# WRITTEN TASK
Could you copy the records from the first line through the line containing "Masker, Leiken Vik.", swapping "Košarka" for "Basketball" and leaving everything else unchanged?

# Data extracted from a collection
===============
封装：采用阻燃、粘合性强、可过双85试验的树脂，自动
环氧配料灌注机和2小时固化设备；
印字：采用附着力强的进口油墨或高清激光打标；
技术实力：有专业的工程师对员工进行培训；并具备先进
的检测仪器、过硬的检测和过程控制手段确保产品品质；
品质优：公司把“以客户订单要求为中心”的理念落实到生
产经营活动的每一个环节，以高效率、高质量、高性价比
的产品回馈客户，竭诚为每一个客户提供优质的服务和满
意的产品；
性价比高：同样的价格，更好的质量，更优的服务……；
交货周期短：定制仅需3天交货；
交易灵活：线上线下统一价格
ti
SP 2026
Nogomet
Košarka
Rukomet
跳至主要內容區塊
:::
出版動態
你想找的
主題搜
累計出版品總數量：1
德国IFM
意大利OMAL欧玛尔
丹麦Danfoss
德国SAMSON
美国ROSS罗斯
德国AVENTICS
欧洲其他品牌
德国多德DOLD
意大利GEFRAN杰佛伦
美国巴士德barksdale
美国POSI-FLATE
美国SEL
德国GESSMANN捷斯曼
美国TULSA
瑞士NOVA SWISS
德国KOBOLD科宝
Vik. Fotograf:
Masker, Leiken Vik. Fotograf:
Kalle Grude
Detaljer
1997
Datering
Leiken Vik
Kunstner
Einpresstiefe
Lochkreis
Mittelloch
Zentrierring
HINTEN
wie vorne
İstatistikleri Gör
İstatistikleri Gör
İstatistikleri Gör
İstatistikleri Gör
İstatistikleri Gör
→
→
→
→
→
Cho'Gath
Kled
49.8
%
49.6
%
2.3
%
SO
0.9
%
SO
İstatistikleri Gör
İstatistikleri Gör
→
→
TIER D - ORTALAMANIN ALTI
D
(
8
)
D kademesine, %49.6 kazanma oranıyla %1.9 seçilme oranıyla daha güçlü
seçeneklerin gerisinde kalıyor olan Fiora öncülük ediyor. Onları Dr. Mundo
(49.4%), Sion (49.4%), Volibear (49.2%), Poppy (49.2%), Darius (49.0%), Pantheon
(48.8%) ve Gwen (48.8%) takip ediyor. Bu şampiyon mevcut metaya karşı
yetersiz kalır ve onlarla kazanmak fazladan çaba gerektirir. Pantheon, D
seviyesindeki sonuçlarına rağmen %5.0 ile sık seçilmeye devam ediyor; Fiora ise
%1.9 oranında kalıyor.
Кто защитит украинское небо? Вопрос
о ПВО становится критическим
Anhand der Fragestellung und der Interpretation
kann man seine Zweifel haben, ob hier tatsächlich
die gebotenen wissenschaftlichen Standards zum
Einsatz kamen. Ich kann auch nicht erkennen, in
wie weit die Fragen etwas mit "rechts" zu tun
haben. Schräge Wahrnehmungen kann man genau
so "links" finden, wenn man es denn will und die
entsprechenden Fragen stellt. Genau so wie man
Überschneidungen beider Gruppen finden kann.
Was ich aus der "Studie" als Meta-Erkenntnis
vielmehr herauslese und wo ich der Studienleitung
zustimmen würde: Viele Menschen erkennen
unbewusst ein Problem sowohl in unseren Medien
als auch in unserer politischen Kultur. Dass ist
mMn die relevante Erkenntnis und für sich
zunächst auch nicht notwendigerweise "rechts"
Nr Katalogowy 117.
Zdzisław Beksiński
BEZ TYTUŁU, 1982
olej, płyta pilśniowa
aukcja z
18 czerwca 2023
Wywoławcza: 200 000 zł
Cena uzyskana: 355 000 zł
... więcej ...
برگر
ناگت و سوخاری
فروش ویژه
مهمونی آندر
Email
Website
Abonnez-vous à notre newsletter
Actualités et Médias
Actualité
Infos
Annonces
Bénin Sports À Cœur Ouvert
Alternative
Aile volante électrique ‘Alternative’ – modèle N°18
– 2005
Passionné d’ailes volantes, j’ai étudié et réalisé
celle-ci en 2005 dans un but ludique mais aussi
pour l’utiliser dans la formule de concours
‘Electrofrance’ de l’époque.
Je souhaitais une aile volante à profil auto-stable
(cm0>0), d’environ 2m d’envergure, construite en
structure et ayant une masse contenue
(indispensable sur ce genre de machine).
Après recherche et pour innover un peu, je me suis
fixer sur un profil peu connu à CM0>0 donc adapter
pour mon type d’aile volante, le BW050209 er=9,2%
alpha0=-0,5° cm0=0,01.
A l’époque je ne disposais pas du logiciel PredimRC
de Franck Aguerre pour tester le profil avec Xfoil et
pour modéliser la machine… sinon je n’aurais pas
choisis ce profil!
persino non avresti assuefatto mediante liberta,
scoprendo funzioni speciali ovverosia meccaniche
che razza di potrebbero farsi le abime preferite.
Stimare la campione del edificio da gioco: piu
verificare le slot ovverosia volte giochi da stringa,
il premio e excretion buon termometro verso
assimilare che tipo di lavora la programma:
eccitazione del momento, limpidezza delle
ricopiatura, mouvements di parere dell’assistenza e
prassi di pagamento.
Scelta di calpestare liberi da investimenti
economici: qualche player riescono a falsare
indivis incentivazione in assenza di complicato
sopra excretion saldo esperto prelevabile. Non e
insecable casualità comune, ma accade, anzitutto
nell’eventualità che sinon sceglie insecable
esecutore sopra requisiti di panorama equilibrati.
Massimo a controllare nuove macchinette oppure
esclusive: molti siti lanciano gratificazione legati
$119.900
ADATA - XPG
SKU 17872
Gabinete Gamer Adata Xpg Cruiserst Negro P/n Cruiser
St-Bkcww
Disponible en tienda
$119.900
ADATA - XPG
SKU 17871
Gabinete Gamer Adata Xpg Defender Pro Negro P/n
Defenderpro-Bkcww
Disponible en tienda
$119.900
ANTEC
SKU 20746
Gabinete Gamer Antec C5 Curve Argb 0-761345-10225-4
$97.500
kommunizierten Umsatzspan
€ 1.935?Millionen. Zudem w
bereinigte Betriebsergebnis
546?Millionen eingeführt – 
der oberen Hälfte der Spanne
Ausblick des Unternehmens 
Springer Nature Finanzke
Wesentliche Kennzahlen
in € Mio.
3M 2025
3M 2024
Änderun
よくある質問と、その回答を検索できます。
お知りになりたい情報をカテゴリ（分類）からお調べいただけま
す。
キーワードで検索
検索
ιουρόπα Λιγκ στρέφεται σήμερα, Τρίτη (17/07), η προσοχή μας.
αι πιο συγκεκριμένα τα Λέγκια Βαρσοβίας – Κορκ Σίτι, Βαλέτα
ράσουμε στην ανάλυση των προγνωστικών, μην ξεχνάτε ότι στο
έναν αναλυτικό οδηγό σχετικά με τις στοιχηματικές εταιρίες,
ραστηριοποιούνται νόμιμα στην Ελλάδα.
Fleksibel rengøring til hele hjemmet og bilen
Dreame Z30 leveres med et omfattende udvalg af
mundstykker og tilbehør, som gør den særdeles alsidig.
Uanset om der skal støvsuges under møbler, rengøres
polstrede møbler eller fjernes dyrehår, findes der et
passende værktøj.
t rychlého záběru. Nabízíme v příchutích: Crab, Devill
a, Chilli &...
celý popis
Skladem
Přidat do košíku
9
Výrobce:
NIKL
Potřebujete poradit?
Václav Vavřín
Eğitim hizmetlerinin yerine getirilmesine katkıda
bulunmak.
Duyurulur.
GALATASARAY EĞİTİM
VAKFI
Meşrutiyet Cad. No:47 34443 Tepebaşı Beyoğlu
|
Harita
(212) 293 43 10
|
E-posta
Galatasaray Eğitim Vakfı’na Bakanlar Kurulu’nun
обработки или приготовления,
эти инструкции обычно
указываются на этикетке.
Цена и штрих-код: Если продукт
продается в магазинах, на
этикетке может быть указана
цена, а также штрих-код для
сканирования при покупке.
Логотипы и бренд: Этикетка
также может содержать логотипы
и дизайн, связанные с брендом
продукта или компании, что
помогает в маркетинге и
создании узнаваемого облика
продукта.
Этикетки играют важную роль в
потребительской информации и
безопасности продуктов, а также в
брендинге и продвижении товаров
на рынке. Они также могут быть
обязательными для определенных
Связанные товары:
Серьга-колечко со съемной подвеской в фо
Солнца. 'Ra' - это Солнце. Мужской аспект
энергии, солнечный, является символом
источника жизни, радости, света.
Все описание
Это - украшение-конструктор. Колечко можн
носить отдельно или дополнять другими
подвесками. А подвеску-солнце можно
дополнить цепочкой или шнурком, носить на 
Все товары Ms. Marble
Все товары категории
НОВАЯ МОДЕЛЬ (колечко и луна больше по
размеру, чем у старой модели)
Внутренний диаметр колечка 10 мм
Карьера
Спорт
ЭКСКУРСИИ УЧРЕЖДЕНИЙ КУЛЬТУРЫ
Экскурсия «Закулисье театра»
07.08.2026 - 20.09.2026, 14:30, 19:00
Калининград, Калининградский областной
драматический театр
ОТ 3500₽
===============
# TASK OUTPUT
封装：采用阻燃、粘合性强、可过双85试验的树脂，自动
环氧配料灌注机和2小时固化设备；
印字：采用附着力强的进口油墨或高清激光打标；
技术实力：有专业的工程师对员工进行培训；并具备先进
的检测仪器、过硬的检测和过程控制手段确保产品品质；
品质优：公司把“以客户订单要求为中心”的理念落实到生
产经营活动的每一个环节，以高效率、高质量、高性价比
的产品回馈客户，竭诚为每一个客户提供优质的服务和满
意的产品；
性价比高：同样的价格，更好的质量，更优的服务……；
交货周期短：定制仅需3天交货；
交易灵活：线上线下统一价格
ti
SP 2026
Nogomet
Basketball
Rukomet
跳至主要內容區塊
:::
出版動態
你想找的
主題搜
累計出版品總數量：1
德国IFM
意大利OMAL欧玛尔
丹麦Danfoss
德国SAMSON
美国ROSS罗斯
德国AVENTICS
欧洲其他品牌
德国多德DOLD
意大利GEFRAN杰佛伦
美国巴士德barksdale
美国POSI-FLATE
美国SEL
德国GESSMANN捷斯曼
美国TULSA
瑞士NOVA SWISS
德国KOBOLD科宝
Vik. Fotograf:
Masker, Leiken Vik. Fotograf:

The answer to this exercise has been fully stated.